It looks like mean compensation drops after 15-17 years of working. This can be due to the technical expertise since there weren't many technologies if you are working for about 50 years. Also our data has more input points from 5-10 years of experienced people. This can be interpreted as older people dont like to participate or hang around on Stackoverflow.

### Question 3: How "Salary" is related to coding starting?

During the lesson, the instructor tried to use Machine Learning to predict salary. For the last question of this project, I decided to find something similar to that, but instead of considering ALL categorical and ALL quantitative parameters that he considered in his analysis, I am going to focus on the following variables:
- Race
- Gender
- Currency
- HoursPerWeek
- YearsProgram
- YearsCodedJob

My justification for doing that is to just get rid of *OverFitting* issue in comparison to the case of considering ALL data for my prediction.

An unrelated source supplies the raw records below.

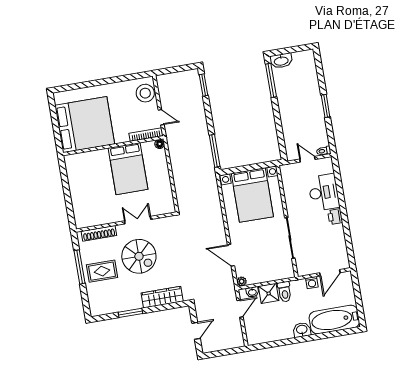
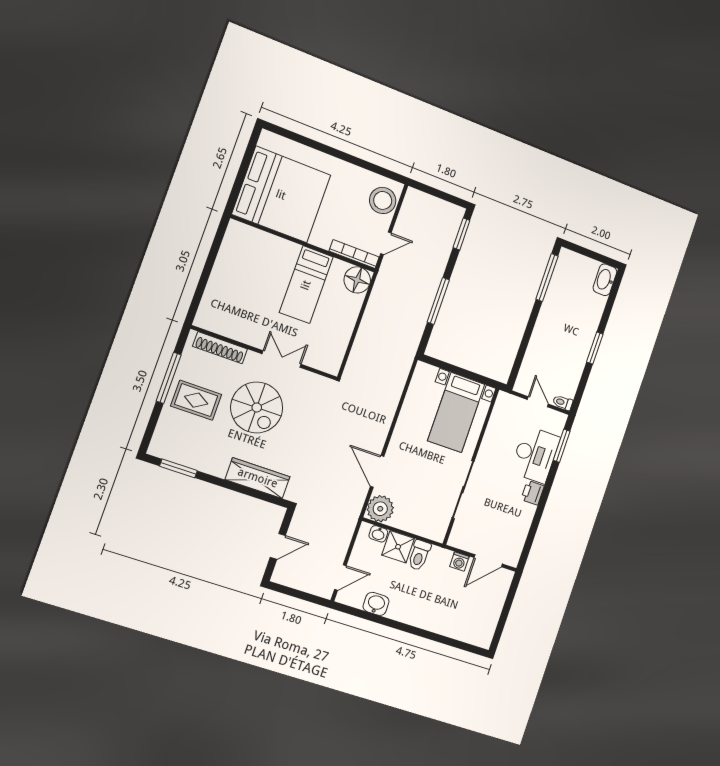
washbasin: (281, 61) -> (605, 280), moved, turned 90
door: (161, 117) -> (386, 243), hinge flipped
floor lamp: (160, 144) -> (357, 280), width x1.89, depth x1.89
window: (215, 151) -> (438, 301), moved
bed: (128, 169) -> (306, 285), width x0.67
window: (338, 178) -> (562, 446), added
bed with nightstands: (252, 195) -> (456, 412), width x0.73
plant: (242, 281) -> (380, 509), width x1.88, depth x1.88
door: (240, 309) -> (340, 577), moved
window: (130, 313) -> (178, 468), moved
bathtub: (334, 320) -> (462, 624), removed
washbasin: (302, 330) -> (376, 604), moved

P.S: Initially I had plan to consider **Expected Salary** instead of Salary as dependent variable, but after initial investigations I found there are only few data in this data set which has Expected Salary value. So I switch my gear again and focus on Salary but with different variables.



In [None]:
# Let's initialize the survey results againg and see what is the percentage of null values
df=pd.read_csv('survey_results_public.csv')

In [None]:
#drop null values in interested columns for this question
df.dropna(subset=["CompTotal", "Age1stCode"],inplace=True)

In [None]:
df_compare = df[["CompTotal","Age1stCode"]]

In [None]:
df_compare = df_compare[df_compare["CompTotal"] < 10000000]

In [None]:
df_compare.groupby("Age1stCode").mean()

It can be seen that 18-24 years group makes the most. Second group is older than 64 years. This may be due to the fact that they can be executives grown interest to coding.

In [None]:
#bar chart of mean

chart=sns.catplot(x="Age1stCode", y="CompTotal", kind="bar", palette="ch:.30", data=df_compare.groupby("Age1stCode", as_index=False).mean())
chart.set_xticklabels(rotation=60);